”ここではない何処か”なんて、どこにもない。~「空の青さを知る人よ」感想~
※ネタバレありです。
「井の中の蛙大海を知らず されど空の青さを知る」
相生あおい(17歳・女子高生)は「井の中の蛙」である。
知らず知らずのうちに肥大化した自尊心を「壁に囲まれた」秩父の山中で持て余している様を象徴するように、彼女の背中には「大仏」がいる。
この大仏は秩父の山中にひっそりと佇む芦ヶ久保大観音像に由来するものだろうけど、この物語と「仏」とを繋ぐフックはもう一つある。
「ガンダーラ」といえば、1978年に放映されたテレビドラマ「西遊記」のED主題歌であり、「西遊記」とはもちろん、三蔵法師と愉快な仲間たちが天竺を目指して旅をするあの「西遊記」である。
人語を操る猿の妖怪。地球育ちのサイヤ人ではない方。
孫悟空といえば、岩山に閉じ込められていたところを三蔵法師に救われ、そこから彼らの旅が始まるというエピソードはかくも有名だが、そもそも孫悟空がかような罰を受けることになったきっかけといえば彼の「驕り高ぶり」が原因であった。
己の能力を過信し乱暴狼藉を働く孫悟空を諫めるために仏様が勝負を挑む。
「私の掌から飛び出すことができればお前のふるまいに口出しをしない」。
「馬鹿にするな」と筋斗雲に乗り込んだ孫悟空は世界の果てを目指し、たどり着いた場所に自分の名前を記す。意気揚々と戻ってきた悟空は仏様にその報告をするが、そこで彼が目にしたのは自分の名前が書かれた仏様の指先であった。つまり悟空が世界の果てと思った場所も仏様の掌の上に過ぎなかったという逸話。
自らの能力を過信し、やみくもに「東京」に向かおうとするあおいには、この孫悟空の姿が重なる。
彼女は一人でどこまででも行けると信じているのかもしれないが、しかしその背中には常に「仏」がいて、彼女はその掌から出ることはできない。そして仮に東京へたどり着いたとて、彼女は確実に幸せになれるわけでもないし、何かを手に入れられるわけでもない。
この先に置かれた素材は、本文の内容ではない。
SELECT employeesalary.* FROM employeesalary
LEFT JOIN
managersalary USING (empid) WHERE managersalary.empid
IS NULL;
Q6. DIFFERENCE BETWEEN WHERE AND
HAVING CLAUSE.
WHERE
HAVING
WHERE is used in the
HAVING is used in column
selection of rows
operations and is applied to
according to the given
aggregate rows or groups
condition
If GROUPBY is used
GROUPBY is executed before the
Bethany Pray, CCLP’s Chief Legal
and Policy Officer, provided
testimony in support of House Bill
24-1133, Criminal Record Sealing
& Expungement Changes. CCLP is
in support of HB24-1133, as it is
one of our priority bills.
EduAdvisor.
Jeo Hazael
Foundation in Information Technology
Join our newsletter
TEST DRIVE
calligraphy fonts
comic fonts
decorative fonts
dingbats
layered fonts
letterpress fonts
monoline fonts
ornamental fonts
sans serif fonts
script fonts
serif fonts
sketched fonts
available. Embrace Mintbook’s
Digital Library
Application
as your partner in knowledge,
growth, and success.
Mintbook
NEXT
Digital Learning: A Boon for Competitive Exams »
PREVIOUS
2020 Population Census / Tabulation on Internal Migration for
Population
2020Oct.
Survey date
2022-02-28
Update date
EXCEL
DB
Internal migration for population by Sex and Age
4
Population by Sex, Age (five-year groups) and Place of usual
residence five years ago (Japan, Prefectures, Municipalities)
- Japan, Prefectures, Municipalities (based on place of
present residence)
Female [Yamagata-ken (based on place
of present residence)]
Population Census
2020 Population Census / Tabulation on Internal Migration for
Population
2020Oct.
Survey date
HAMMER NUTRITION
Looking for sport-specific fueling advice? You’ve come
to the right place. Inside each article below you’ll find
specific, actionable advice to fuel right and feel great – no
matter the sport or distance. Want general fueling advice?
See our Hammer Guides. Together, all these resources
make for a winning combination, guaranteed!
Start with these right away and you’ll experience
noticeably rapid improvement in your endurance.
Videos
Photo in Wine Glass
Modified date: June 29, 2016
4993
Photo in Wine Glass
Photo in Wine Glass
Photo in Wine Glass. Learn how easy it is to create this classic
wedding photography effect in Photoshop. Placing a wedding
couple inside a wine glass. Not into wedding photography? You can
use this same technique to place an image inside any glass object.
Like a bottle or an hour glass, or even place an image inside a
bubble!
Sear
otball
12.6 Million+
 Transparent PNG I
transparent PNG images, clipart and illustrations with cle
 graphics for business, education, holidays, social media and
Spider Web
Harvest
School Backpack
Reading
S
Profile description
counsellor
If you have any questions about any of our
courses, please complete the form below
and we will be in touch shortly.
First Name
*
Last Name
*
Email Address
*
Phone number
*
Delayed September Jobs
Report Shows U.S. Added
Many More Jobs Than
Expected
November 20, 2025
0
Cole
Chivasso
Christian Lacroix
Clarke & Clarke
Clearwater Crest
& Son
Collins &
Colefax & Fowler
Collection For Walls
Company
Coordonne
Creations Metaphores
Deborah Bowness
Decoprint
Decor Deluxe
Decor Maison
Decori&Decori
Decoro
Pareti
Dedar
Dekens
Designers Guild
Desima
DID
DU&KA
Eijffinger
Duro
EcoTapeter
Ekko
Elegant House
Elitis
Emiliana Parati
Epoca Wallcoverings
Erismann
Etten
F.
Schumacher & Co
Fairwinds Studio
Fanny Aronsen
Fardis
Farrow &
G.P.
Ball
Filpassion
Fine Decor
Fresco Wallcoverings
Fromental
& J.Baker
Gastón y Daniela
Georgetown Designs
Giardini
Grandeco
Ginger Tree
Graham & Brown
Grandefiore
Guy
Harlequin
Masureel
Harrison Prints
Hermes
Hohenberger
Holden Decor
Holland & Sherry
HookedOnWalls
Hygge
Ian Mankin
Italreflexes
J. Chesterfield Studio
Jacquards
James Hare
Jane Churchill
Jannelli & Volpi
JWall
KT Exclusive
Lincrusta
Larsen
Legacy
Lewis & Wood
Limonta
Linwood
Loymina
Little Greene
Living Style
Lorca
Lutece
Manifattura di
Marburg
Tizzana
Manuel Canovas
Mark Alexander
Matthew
かつて東京へ飛び出したしんの*1が、望む「自分自身」を手に入れられずにいるように。
「ガンダーラ」は切り取りようによっては、「外に幸せを探しに行く」歌であるが、その実「外にあると思われている幸せは幻にすぎない」ことを教えてくれる曲でもある。
“生きることの苦しみさえ 消えるというよ 旅立った人はいるが あまりに遠い”
答えは外にではなく、自らの内にしかなく、それを追い求め永遠に「内なる旅」を続けなくてはならない。というのはとても仏教的だ。そして今作においてそれを知っているのは、あおいの姉である相生あかねである。
彼女は「ここではない何処か=大海」ではなく、「自分自身を見つめること=空の青さ」の大切さを知っている人で、そのあかねの「本質」を、「大海」ばかりを追い求める二人(あおいとしんの)が知ることで、彼ら自身が自らと向き合い、己の「足りなさ」や「弱さ」を受け止め、それを肯定することができるようになる、というのがこの物語自体の本質だ。
思った以上に仏教的な物語で面食らうが、しかしまぁこのように理解するほかない。
かつて我々は「ここではない何処か」を目指すことを強いられた。*2
けれど知ってしまった。「ここではない何処か」なんて、どこにも無いことを。
だとすれば今立っている場所で、やれることを精一杯やるしかない。
そんなメッセージ性は「天気の子」にも通ずる部分がある。
「今いる場所で己と向き合い、自分自身を肯定していくことによって幸福を得る。」
果たしてそれが本当の意味での「幸福」なのかはわからないが、しかし外的要因による幸福を得難い現状においては、そのメッセージが発せられることには幾ばくか同意せざるを得ないのも事実ではある。
それでも個人的には、空の青さを知ったうえで、大海へ漕ぎ出す蛙の物語が見たくもあるのだけど。